At the session of the Government of Montenegro from 20/9/2018 a proposal of the Law on State Administration was determined by which in the Article 43, for the first time are introduced State agencies and it is prescribed that they are directly responsible for their work to the Government of Montenegro, while the Article 44 enhances this by determining that the Government elects and dismisses members of councils of state agencies. We support the systemic approach of regulation of state administration, which certainly opens up a space for greater level of coordination over the already existing agencies. However, AEM due to its importance, role and position in the system must not be treated in this manner and put in the same rank with the other agencies. Additionally, this solution is in contradiction with the principles of functioning of regulators in the media, and also the EU Directive on Audio-visual Media Services (AVMSD) which is due to be adopted soon, and which Montenegro is obliged to assume and apply, as a part of its regular obligations within the negotiation process.

Amendments to this Directive are precisely going against intentions of the Government of Montenegro to put a regulator under its direct control, i.e. they are going towards strengthening of independency of regulators.
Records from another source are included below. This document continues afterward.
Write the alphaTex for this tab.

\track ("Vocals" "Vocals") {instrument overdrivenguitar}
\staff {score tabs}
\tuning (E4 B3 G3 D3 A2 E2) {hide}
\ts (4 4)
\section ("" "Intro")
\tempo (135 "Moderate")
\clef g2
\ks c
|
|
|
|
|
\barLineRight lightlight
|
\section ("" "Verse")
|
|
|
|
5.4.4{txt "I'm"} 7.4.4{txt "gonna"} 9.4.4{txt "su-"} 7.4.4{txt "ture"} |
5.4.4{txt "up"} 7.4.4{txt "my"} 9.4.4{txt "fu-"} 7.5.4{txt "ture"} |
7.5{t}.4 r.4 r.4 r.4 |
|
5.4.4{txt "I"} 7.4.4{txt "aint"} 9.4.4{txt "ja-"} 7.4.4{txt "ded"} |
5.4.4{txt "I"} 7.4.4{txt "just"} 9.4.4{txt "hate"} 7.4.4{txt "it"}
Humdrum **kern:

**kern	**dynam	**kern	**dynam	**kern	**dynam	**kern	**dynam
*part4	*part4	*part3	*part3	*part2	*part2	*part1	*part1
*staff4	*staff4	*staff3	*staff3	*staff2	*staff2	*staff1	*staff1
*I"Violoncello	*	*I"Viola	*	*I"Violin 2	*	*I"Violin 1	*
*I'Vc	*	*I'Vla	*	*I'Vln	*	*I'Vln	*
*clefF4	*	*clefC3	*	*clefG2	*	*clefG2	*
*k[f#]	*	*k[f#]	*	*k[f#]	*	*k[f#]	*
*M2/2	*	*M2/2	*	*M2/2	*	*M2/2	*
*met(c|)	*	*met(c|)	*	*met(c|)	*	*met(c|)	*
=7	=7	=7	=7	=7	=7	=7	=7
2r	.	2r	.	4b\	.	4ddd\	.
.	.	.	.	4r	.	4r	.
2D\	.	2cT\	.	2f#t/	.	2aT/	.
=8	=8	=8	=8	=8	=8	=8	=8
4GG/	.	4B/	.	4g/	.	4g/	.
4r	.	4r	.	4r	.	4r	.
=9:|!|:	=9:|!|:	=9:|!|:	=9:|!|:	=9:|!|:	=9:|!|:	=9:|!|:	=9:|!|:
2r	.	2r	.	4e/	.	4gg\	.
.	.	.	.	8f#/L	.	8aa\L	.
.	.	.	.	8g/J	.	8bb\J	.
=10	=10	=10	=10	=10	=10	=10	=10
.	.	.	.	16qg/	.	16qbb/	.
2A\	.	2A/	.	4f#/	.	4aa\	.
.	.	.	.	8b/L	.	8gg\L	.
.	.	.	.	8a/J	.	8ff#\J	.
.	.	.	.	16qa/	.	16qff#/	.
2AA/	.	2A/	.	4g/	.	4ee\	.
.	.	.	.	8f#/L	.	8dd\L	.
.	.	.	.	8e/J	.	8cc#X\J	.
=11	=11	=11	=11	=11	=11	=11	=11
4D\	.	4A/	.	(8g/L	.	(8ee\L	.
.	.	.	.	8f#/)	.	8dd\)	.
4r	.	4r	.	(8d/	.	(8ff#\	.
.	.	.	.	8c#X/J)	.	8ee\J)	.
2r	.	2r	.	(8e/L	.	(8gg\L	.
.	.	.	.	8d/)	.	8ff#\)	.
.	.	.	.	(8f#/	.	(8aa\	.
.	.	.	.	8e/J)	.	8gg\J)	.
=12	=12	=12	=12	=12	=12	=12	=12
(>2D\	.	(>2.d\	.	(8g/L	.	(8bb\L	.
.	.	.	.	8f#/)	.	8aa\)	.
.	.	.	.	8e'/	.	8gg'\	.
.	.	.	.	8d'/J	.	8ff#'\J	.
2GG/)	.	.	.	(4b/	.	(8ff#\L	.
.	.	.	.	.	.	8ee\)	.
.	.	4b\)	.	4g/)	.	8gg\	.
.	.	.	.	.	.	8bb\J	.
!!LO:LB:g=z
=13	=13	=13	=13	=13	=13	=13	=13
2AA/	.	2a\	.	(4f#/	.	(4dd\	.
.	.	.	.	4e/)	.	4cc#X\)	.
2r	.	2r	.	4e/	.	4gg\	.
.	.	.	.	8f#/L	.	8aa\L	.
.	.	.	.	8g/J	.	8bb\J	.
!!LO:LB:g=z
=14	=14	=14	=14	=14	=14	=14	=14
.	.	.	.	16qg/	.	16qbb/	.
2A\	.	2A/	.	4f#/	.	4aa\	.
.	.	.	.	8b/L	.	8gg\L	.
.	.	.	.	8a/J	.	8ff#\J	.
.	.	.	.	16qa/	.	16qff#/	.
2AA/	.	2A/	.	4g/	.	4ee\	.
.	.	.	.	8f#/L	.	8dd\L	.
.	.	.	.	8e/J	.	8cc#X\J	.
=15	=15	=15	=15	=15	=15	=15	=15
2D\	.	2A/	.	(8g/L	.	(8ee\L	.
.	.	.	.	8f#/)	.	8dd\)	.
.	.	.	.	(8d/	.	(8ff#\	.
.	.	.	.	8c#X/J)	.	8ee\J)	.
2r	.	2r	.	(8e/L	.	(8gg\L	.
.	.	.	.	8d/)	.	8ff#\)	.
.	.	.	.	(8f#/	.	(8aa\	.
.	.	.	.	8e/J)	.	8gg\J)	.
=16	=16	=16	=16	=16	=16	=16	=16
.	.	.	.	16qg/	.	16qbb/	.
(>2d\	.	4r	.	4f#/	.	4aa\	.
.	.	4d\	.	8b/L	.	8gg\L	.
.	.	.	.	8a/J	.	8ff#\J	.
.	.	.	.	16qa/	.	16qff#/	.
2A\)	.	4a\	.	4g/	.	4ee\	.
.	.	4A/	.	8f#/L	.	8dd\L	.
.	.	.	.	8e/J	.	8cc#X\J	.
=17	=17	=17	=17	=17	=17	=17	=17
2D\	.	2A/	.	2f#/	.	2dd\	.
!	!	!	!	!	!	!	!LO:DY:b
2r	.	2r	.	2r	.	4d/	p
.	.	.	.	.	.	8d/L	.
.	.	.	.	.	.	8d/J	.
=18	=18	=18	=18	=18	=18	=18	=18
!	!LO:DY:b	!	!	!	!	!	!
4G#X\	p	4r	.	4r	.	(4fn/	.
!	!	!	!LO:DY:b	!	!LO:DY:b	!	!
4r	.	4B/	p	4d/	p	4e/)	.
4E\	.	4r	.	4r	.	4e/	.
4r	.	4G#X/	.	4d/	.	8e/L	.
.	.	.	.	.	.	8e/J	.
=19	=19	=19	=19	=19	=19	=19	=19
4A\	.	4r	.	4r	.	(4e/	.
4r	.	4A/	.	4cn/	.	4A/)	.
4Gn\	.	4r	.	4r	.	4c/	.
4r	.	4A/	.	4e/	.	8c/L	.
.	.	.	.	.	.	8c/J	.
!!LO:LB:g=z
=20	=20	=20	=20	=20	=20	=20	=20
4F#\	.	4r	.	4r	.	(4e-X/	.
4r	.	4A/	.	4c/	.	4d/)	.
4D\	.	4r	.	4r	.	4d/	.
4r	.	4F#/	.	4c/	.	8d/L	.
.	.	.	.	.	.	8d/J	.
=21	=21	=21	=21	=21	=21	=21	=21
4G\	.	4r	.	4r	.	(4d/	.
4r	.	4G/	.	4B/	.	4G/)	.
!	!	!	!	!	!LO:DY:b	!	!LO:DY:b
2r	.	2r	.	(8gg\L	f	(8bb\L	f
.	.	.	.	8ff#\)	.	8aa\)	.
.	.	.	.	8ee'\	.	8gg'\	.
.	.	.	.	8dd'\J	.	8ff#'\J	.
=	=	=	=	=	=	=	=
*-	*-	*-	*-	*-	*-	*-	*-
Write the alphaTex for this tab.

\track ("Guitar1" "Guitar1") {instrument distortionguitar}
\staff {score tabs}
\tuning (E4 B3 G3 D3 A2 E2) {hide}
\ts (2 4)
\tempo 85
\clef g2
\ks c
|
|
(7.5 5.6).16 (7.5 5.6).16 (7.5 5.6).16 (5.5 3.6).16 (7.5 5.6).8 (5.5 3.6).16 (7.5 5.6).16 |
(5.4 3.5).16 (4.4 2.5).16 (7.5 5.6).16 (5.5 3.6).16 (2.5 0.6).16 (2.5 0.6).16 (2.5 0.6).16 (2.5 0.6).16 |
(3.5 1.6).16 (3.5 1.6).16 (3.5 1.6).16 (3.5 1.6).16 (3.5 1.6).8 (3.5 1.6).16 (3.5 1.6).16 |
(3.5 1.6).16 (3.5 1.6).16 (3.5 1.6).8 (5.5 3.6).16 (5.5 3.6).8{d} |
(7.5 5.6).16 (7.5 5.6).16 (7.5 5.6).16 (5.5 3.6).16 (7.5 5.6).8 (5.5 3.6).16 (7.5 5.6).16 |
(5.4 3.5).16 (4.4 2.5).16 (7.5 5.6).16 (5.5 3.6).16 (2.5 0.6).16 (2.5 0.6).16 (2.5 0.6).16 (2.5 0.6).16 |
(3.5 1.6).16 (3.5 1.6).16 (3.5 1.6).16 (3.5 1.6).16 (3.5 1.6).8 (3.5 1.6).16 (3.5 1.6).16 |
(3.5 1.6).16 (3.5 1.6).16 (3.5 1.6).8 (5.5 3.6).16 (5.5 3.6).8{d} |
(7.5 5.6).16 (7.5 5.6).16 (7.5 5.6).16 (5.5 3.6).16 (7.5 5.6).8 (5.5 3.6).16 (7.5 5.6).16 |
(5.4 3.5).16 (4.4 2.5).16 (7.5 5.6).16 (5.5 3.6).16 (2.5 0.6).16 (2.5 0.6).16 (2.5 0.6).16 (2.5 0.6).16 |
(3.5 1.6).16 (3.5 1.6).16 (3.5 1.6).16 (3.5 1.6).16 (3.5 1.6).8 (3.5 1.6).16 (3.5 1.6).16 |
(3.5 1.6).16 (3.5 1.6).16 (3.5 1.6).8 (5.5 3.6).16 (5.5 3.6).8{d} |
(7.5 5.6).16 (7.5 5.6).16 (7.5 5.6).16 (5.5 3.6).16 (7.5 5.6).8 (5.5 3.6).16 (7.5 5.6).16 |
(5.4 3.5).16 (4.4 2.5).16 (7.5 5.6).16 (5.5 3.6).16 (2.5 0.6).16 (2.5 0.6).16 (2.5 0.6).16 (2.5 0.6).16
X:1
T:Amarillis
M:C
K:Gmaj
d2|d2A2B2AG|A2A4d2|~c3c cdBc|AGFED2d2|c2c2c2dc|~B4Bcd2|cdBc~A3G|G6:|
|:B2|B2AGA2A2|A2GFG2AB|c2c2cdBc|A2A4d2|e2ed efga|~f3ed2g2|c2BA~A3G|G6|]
It is precisely prescribed that a regulator must be legally separated from the Government and functionally independent, i.e. that it must exercise its jurisdiction impartially and transparently and in the public interest.

AEM, as an independent and autonomous regulator should, among other, ensure improvement of quality and diversity of electronic media services, contribute to preservation, protection and development of freedom of opinion and expression, operate in the aim of protection of the public interest in the area of electronic media and protection of users of electronic media services in the manner appropriate to democratic society. With all objections to the performance of AEM so far, to which the CCE also has pointed out, which relate to decisions or absence of decisions that have benefited the authorities, and instead of strengthening independency of this body in order to overcome identified problems, entirely different actions are being undertaken. This direction reveals an intention of the Government to take over the creation of policies in this area, bring the electronic media under its control, which certainly can jeopardize basic democratic principle in the area of freedom of expression and media.

It is also confusing the fact that representatives of the Ministry of Culture have announced amendments to the Electronic Media Law right upon adoption of amendments of the precisely mentioned EU Directive from this area, in order to harmonize the valid solutions with novelties that this Directive brings. This opens also an issue of inter-sectoral cooperation within the Government of Montenegro and harmonization of policies at the state level.

We invite MPs of Parliament of Montenegro to act by amendments and to change the proposed solution within the Parliament procedure by removing AEM from the scope of state agencies which Law on State Administration refers to. The proposed solution of the Government can contribute neither to the necessary improvement of situation in the media nor to acceleration of our path towards the EU.